▸ **TASK DIRECTIONS**
Retype every line from the start of the entries below down to the line with "13. The average", both ends included; skip the pictures.

▸ **MATERIAL FOR THIS EXERCISE**
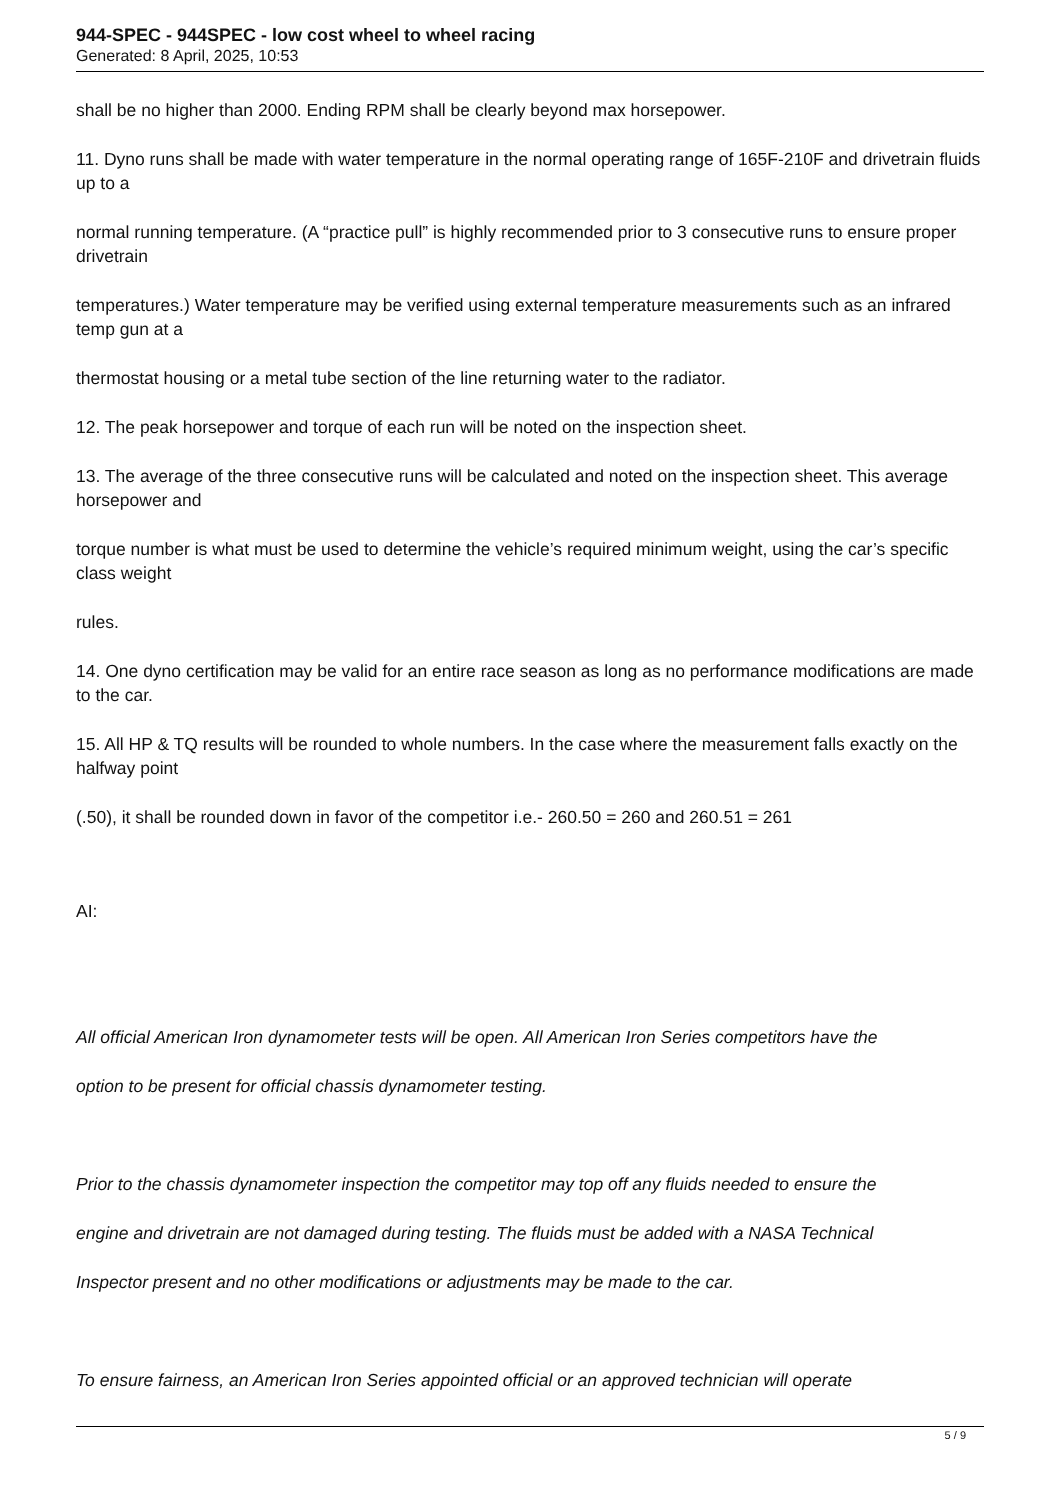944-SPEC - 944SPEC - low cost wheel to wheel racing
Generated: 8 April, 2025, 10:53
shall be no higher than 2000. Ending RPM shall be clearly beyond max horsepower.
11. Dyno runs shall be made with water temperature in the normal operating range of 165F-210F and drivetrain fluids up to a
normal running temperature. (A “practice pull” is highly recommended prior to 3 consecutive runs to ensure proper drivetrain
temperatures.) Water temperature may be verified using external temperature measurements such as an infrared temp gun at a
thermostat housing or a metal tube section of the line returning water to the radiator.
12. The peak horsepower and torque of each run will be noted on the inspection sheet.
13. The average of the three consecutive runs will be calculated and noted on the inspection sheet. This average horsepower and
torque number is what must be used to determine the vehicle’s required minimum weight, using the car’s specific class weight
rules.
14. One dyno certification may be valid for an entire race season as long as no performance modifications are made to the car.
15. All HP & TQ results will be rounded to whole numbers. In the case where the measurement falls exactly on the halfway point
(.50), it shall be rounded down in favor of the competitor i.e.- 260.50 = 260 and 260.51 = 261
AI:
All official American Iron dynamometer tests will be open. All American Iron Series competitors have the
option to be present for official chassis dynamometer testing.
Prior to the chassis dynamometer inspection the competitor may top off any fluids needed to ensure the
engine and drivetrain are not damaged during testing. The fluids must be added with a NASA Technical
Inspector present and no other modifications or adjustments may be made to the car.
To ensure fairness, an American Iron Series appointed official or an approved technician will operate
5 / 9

▸ **ANSWER SECTION**
944-SPEC - 944SPEC - low cost wheel to wheel racing
Generated: 8 April, 2025, 10:53
shall be no higher than 2000. Ending RPM shall be clearly beyond max horsepower.
11. Dyno runs shall be made with water temperature in the normal operating range of 165F-210F and drivetrain fluids up to a
normal running temperature. (A “practice pull” is highly recommended prior to 3 consecutive runs to ensure proper drivetrain
temperatures.) Water temperature may be verified using external temperature measurements such as an infrared temp gun at a
thermostat housing or a metal tube section of the line returning water to the radiator.
12. The peak horsepower and torque of each run will be noted on the inspection sheet.
13. The average of the three consecutive runs will be calculated and noted on the inspection sheet. This average horsepower and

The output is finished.